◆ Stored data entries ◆

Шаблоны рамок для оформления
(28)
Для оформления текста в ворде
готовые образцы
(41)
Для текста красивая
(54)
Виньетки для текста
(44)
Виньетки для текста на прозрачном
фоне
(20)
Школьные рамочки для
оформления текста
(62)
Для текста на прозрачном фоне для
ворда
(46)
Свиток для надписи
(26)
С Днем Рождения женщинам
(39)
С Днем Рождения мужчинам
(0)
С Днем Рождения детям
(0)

◆ WHAT THE EXERCISE ASKS ◆
Wherever the string "текста" appears in the records, copy the whole line.

◆ EXPECTED ANSWER ◆
Для оформления текста в ворде
Для текста красивая
Виньетки для текста
Виньетки для текста на прозрачном
оформления текста
Для текста на прозрачном фоне для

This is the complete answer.